━━━ Given records

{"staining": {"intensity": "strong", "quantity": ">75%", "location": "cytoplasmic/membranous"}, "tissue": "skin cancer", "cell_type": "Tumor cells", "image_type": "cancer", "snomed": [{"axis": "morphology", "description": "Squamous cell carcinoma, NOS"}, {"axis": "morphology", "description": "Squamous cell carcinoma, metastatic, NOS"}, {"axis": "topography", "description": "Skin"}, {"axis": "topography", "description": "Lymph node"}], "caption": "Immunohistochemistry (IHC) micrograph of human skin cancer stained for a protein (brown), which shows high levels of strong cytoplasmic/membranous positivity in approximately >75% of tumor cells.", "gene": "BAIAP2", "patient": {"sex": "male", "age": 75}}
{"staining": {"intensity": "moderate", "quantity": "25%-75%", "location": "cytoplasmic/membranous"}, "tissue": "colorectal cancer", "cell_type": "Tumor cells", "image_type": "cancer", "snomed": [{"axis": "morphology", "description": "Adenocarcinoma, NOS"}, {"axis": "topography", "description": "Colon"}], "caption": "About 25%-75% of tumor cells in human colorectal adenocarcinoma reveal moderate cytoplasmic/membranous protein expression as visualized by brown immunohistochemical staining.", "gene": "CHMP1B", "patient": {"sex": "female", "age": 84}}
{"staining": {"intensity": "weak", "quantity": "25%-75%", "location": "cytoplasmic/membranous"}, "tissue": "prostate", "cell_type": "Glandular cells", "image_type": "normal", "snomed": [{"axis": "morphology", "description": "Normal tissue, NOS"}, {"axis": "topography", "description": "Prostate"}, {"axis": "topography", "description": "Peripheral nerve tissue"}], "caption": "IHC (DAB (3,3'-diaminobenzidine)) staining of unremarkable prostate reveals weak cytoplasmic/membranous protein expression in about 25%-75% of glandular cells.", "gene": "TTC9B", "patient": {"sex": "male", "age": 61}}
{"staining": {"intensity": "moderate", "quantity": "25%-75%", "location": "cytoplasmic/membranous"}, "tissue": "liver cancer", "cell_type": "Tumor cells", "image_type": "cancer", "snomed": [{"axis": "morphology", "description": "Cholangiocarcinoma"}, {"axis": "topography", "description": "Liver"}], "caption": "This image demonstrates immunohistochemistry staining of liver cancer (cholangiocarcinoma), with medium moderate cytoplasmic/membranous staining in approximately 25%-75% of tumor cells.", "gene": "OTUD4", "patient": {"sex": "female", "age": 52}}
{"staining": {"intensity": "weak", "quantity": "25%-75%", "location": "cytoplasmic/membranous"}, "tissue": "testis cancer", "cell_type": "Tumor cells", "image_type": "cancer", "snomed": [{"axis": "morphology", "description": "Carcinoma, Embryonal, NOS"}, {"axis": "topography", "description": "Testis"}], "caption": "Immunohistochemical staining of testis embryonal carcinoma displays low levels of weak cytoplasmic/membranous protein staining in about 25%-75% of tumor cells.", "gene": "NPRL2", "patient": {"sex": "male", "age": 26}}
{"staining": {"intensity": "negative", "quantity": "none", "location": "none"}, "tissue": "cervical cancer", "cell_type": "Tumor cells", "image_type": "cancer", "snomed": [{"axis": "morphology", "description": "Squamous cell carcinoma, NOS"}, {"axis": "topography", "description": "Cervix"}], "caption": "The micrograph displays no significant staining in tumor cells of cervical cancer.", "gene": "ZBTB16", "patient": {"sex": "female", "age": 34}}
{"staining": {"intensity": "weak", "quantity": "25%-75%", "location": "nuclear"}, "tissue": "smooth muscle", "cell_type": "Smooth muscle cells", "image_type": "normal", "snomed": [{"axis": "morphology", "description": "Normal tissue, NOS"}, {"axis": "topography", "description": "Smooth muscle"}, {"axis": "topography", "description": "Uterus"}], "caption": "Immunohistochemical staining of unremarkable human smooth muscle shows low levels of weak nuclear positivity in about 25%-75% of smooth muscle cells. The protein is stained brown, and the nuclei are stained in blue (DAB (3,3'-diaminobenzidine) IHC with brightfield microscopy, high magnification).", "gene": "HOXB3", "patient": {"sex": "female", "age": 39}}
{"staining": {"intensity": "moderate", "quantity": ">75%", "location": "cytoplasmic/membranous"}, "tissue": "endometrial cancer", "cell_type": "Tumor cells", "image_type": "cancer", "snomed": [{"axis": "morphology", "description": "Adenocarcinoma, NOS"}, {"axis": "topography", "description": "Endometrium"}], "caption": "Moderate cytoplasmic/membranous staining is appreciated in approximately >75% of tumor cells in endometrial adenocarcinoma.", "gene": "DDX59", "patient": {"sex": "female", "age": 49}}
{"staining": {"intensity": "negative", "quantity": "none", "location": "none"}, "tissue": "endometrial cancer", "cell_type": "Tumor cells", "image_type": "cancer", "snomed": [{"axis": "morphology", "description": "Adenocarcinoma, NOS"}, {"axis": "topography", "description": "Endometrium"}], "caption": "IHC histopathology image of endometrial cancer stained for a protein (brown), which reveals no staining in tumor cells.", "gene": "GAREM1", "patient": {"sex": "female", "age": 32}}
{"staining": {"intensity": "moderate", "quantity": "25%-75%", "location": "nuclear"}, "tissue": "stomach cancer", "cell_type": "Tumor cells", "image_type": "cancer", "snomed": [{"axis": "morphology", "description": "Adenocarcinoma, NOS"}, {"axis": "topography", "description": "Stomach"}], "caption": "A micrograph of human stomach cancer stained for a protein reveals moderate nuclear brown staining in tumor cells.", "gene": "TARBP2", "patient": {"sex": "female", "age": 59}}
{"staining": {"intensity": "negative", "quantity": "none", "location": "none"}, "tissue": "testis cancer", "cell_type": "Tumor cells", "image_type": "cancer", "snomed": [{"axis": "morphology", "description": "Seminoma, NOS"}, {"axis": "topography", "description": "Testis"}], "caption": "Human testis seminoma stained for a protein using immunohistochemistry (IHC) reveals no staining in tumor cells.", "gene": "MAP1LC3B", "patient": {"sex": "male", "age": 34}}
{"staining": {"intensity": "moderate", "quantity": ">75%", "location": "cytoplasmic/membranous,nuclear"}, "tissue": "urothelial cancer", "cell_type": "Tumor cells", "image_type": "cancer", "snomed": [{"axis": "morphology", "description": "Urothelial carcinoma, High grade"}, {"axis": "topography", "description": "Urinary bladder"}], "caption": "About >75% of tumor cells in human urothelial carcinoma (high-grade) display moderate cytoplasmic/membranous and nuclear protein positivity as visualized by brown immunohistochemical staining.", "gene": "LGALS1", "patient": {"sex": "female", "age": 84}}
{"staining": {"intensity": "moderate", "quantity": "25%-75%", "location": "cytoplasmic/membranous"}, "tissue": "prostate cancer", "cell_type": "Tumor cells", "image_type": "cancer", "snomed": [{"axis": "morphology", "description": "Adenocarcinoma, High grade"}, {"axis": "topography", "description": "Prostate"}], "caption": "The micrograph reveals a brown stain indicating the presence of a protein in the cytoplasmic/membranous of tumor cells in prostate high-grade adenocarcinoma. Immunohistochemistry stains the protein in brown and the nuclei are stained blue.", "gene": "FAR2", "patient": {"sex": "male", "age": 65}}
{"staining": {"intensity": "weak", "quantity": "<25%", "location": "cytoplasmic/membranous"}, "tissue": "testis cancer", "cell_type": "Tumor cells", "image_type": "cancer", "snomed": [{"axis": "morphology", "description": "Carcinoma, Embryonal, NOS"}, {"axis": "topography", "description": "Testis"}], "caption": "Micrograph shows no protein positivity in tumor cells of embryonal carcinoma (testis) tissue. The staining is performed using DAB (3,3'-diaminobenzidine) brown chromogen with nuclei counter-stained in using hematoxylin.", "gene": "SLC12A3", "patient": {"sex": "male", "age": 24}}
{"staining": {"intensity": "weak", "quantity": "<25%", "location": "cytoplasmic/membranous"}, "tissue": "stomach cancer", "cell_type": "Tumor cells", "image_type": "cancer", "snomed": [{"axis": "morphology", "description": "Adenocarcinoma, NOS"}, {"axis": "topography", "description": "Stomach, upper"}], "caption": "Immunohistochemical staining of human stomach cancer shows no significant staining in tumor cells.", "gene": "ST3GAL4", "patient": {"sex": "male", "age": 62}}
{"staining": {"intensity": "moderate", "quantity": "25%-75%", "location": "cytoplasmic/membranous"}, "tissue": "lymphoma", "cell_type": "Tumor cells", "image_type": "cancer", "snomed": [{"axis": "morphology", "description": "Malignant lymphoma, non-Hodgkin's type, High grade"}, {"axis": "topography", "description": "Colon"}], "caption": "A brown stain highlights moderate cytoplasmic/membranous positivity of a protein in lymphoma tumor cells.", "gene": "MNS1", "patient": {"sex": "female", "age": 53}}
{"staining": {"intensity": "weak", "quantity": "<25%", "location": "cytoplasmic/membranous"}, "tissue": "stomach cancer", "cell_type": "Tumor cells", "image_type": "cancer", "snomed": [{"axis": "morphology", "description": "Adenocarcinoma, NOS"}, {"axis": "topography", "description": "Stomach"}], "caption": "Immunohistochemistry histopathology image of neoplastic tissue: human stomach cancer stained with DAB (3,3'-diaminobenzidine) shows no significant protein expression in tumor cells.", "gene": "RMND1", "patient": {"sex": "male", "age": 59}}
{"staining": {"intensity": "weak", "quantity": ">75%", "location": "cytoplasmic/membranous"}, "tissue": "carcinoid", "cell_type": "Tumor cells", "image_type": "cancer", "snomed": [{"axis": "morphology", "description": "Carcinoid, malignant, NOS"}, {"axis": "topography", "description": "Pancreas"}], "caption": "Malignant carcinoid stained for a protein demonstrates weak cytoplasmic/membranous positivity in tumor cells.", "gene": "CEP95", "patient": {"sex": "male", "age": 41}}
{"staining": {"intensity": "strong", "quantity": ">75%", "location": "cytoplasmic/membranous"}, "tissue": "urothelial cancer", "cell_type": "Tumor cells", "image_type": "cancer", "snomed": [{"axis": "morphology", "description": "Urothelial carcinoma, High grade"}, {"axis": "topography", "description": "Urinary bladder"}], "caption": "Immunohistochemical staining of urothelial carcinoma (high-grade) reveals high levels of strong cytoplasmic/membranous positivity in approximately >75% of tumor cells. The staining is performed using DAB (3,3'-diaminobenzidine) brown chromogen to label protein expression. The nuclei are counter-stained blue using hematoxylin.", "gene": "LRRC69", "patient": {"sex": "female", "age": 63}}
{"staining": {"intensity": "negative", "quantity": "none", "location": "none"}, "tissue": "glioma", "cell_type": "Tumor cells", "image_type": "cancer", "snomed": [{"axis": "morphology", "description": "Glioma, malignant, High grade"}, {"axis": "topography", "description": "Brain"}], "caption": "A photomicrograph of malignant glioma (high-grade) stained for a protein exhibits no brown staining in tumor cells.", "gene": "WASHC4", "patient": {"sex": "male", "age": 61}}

━━━━━━

— Work task —
Look through the entries above and find each line where the word "displays" occurs; copy those lines.

— Task solution —
{"staining": {"intensity": "weak", "quantity": "25%-75%", "location": "cytoplasmic/membranous"}, "tissue": "testis cancer", "cell_type": "Tumor cells", "image_type": "cancer", "snomed": [{"axis": "morphology", "description": "Carcinoma, Embryonal, NOS"}, {"axis": "topography", "description": "Testis"}], "caption": "Immunohistochemical staining of testis embryonal carcinoma displays low levels of weak cytoplasmic/membranous protein staining in about 25%-75% of tumor cells.", "gene": "NPRL2", "patient": {"sex": "male", "age": 26}}
{"staining": {"intensity": "negative", "quantity": "none", "location": "none"}, "tissue": "cervical cancer", "cell_type": "Tumor cells", "image_type": "cancer", "snomed": [{"axis": "morphology", "description": "Squamous cell carcinoma, NOS"}, {"axis": "topography", "description": "Cervix"}], "caption": "The micrograph displays no significant staining in tumor cells of cervical cancer.", "gene": "ZBTB16", "patient": {"sex": "female", "age": 34}}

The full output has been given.